TASK TO CARRY OUT: From top to bottom, print the listing word for word and skip any pictures it contains.

· · · ·

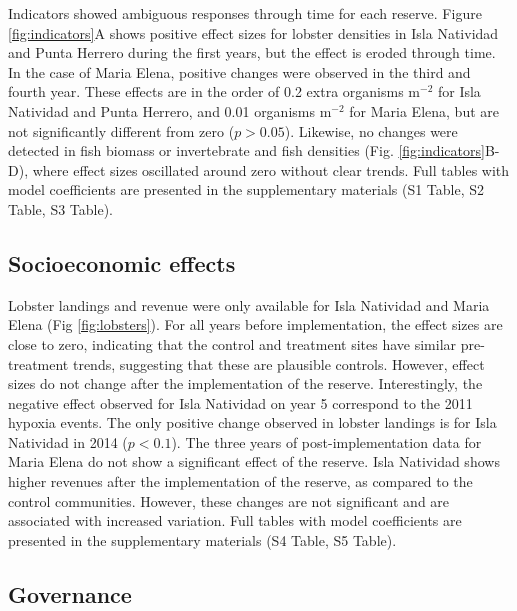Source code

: \documentclass{frontiersSCNS}
\begin{document}
Indicators showed ambiguous responses through time for each reserve.
Figure \ref{fig:indicators}A shows positive effect sizes for lobster
densities in Isla Natividad and Punta Herrero during the first years,
but the effect is eroded through time. In the case of Maria Elena,
positive changes were observed in the third and fourth year. These
effects are in the order of 0.2 extra organisms \(\mathrm{m}^{-2}\) for
Isla Natividad and Punta Herrero, and 0.01 organisms \(\mathrm{m}^{-2}\)
for Maria Elena, but are not significantly different from zero
(\(p > 0.05\)). Likewise, no changes were detected in fish biomass or
invertebrate and fish densities (Fig. \ref{fig:indicators}B-D), where
effect sizes oscillated around zero without clear trends. Full tables
with model coefficients are presented in the supplementary materials (S1
Table, S2 Table, S3 Table).

\subsection{Socioeconomic effects}\label{socioeconomic-effects}

Lobster landings and revenue were only available for Isla Natividad and
Maria Elena (Fig \ref{fig:lobsters}). For all years before
implementation, the effect sizes are close to zero, indicating that the
control and treatment sites have similar pre-treatment trends,
suggesting that these are plausible controls. However, effect sizes do
not change after the implementation of the reserve. Interestingly, the
negative effect observed for Isla Natividad on year 5 correspond to the
2011 hypoxia events. The only positive change observed in lobster
landings is for Isla Natividad in 2014 (\(p < 0.1\)). The three years of
post-implementation data for Maria Elena do not show a significant
effect of the reserve. Isla Natividad shows higher revenues after the
implementation of the reserve, as compared to the control communities.
However, these changes are not significant and are associated with
increased variation. Full tables with model coefficients are presented
in the supplementary materials (S4 Table, S5 Table).

\subsection{Governance}\label{governance}
\end{document}
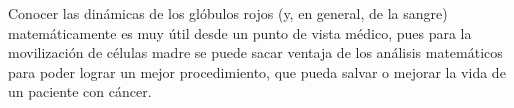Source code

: Conocer las dinámicas de los glóbulos rojos (y, en general, de la sangre) matemáticamente es muy útil desde un punto de vista médico, pues para la movilización de células madre se puede sacar ventaja de los análisis matemáticos para poder lograr un mejor procedimiento, que pueda salvar o mejorar la vida de un paciente con cáncer.
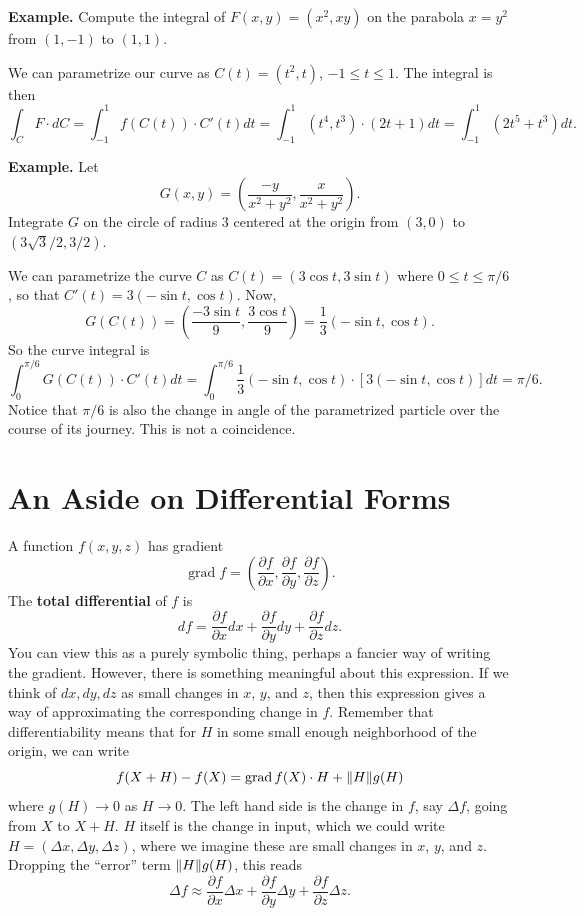 \documentclass{article}
\DeclareMathOperator{\grd}{grad}
\begin{document}
\textbf{Example.} Compute the integral of $F(x,y) = (x^2, xy)$ on the parabola $x=y^2$ from $(1,-1)$ to $(1,1)$.

We can parametrize our curve as $C(t) = (t^2, t)$, $-1 \leq t \leq 1$. The integral is then
\[\int_C F \cdot dC = \int_{-1}^1 f(C(t))\cdot C'(t)dt = \int_{-1}^1(t^4,t^3)\cdot(2t+1)dt = \int_{-1}^1 (2t^5 + t^3)dt.\]

\textbf{Example.} Let 
\[G(x,y) = \left( \frac{-y}{x^2+y^2}, \frac{x}{x^2+y^2} \right).\]
Integrate $G$ on the circle of radius $3$ centered at the origin from $(3,0)$ to $(3\sqrt{3}/2, 3/2)$.

We can parametrize the curve $C$ as $C(t) = (3\cos t, 3\sin t)$ where $0 \leq t \leq \pi/6$, so that 
$C'(t) = 3(-\sin t, \cos t)$. Now,
\[G(C(t)) = \left(\frac{-3\sin t}{9}, \frac{3\cos t}{9}\right) = \frac{1}{3}(-\sin t, \cos t).\]
So the curve integral is 
\[\int_0^{\pi/6} G(C(t))\cdot C'(t)dt = \int_0^{\pi/6} \frac{1}{3}(-\sin t,\cos t)\cdot [3(-\sin t,\cos t)]dt=\pi/6.\]
Notice that $\pi/6$ is also the change in angle of the parametrized particle over the course of its journey. 
This is not a coincidence.

\section*{An Aside on Differential Forms}
A function $f(x,y,z)$ has gradient
\[\grd f = \left( \frac{\partial f}{\partial x}, \frac{\partial f}{\partial y}, \frac{\partial f}{\partial z} \right).\]
The \textbf{total differential} of $f$ is 
\[df = \frac{\partial f}{\partial x} dx + \frac{\partial f}{\partial y} dy + \frac{\partial f}{\partial z}dz.\]
You can view this as a purely symbolic thing, perhaps a fancier way of writing the gradient. However, there is something
meaningful about this expression. If we think of $dx,dy,dz$ as small changes in $x$, $y$, and $z$, then 
this expression gives a way of approximating the corresponding change in $f$. Remember that differentiability means that 
for $H$ in some small enough neighborhood of the origin, we can write
\[f(X+H) - f(X) = \grd f(X) \cdot H + \norm{H} g(H)\]
where $g(H) \to 0$ as $H \to 0$. The left hand side is the change in $f$, say $\Delta f$, going from $X$ to $X+H$.
$H$ itself is the change in input, which we could write $H = (\Delta x, \Delta y, \Delta z)$, where we 
imagine these are small changes in $x$, $y$, and $z$. Dropping the ``error'' term $\norm{H}g(H)$, this reads
\[\Delta f \approx \frac{\partial f}{\partial x} \Delta x + \frac{\partial f}{\partial y} \Delta y + \frac{\partial f}{\partial z} \Delta z. \]
\end{document}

· · · ·

SOLUTION BELOW:
Source code

: \documentclass{frontiersSCNS}
\begin{document}
Indicators showed ambiguous responses through time for each reserve.
Figure \ref{fig:indicators}A shows positive effect sizes for lobster
densities in Isla Natividad and Punta Herrero during the first years,
but the effect is eroded through time. In the case of Maria Elena,
positive changes were observed in the third and fourth year. These
effects are in the order of 0.2 extra organisms \(\mathrm{m}^{-2}\) for
Isla Natividad and Punta Herrero, and 0.01 organisms \(\mathrm{m}^{-2}\)
for Maria Elena, but are not significantly different from zero
(\(p > 0.05\)). Likewise, no changes were detected in fish biomass or
invertebrate and fish densities (Fig. \ref{fig:indicators}B-D), where
effect sizes oscillated around zero without clear trends. Full tables
with model coefficients are presented in the supplementary materials (S1
Table, S2 Table, S3 Table).

\subsection{Socioeconomic effects}\label{socioeconomic-effects}

Lobster landings and revenue were only available for Isla Natividad and
Maria Elena (Fig \ref{fig:lobsters}). For all years before
implementation, the effect sizes are close to zero, indicating that the
control and treatment sites have similar pre-treatment trends,
suggesting that these are plausible controls. However, effect sizes do
not change after the implementation of the reserve. Interestingly, the
negative effect observed for Isla Natividad on year 5 correspond to the
2011 hypoxia events. The only positive change observed in lobster
landings is for Isla Natividad in 2014 (\(p < 0.1\)). The three years of
post-implementation data for Maria Elena do not show a significant
effect of the reserve. Isla Natividad shows higher revenues after the
implementation of the reserve, as compared to the control communities.
However, these changes are not significant and are associated with
increased variation. Full tables with model coefficients are presented
in the supplementary materials (S4 Table, S5 Table).

\subsection{Governance}\label{governance}
\end{document}
Source code

: Conocer las dinámicas de los glóbulos rojos (y, en general, de la sangre) matemáticamente es muy útil desde un punto de vista médico, pues para la movilización de células madre se puede sacar ventaja de los análisis matemáticos para poder lograr un mejor procedimiento, que pueda salvar o mejorar la vida de un paciente con cáncer.
 \documentclass{article}
\DeclareMathOperator{\grd}{grad}
\begin{document}
\textbf{Example.} Compute the integral of $F(x,y) = (x^2, xy)$ on the parabola $x=y^2$ from $(1,-1)$ to $(1,1)$.

We can parametrize our curve as $C(t) = (t^2, t)$, $-1 \leq t \leq 1$. The integral is then
\[\int_C F \cdot dC = \int_{-1}^1 f(C(t))\cdot C'(t)dt = \int_{-1}^1(t^4,t^3)\cdot(2t+1)dt = \int_{-1}^1 (2t^5 + t^3)dt.\]

\textbf{Example.} Let 
\[G(x,y) = \left( \frac{-y}{x^2+y^2}, \frac{x}{x^2+y^2} \right).\]
Integrate $G$ on the circle of radius $3$ centered at the origin from $(3,0)$ to $(3\sqrt{3}/2, 3/2)$.

We can parametrize the curve $C$ as $C(t) = (3\cos t, 3\sin t)$ where $0 \leq t \leq \pi/6$, so that 
$C'(t) = 3(-\sin t, \cos t)$. Now,
\[G(C(t)) = \left(\frac{-3\sin t}{9}, \frac{3\cos t}{9}\right) = \frac{1}{3}(-\sin t, \cos t).\]
So the curve integral is 
\[\int_0^{\pi/6} G(C(t))\cdot C'(t)dt = \int_0^{\pi/6} \frac{1}{3}(-\sin t,\cos t)\cdot [3(-\sin t,\cos t)]dt=\pi/6.\]
Notice that $\pi/6$ is also the change in angle of the parametrized particle over the course of its journey. 
This is not a coincidence.

\section*{An Aside on Differential Forms}
A function $f(x,y,z)$ has gradient
\[\grd f = \left( \frac{\partial f}{\partial x}, \frac{\partial f}{\partial y}, \frac{\partial f}{\partial z} \right).\]
The \textbf{total differential} of $f$ is 
\[df = \frac{\partial f}{\partial x} dx + \frac{\partial f}{\partial y} dy + \frac{\partial f}{\partial z}dz.\]
You can view this as a purely symbolic thing, perhaps a fancier way of writing the gradient. However, there is something
meaningful about this expression. If we think of $dx,dy,dz$ as small changes in $x$, $y$, and $z$, then 
this expression gives a way of approximating the corresponding change in $f$. Remember that differentiability means that 
for $H$ in some small enough neighborhood of the origin, we can write
\[f(X+H) - f(X) = \grd f(X) \cdot H + \norm{H} g(H)\]
where $g(H) \to 0$ as $H \to 0$. The left hand side is the change in $f$, say $\Delta f$, going from $X$ to $X+H$.
$H$ itself is the change in input, which we could write $H = (\Delta x, \Delta y, \Delta z)$, where we 
imagine these are small changes in $x$, $y$, and $z$. Dropping the ``error'' term $\norm{H}g(H)$, this reads
\[\Delta f \approx \frac{\partial f}{\partial x} \Delta x + \frac{\partial f}{\partial y} \Delta y + \frac{\partial f}{\partial z} \Delta z. \]
\end{document}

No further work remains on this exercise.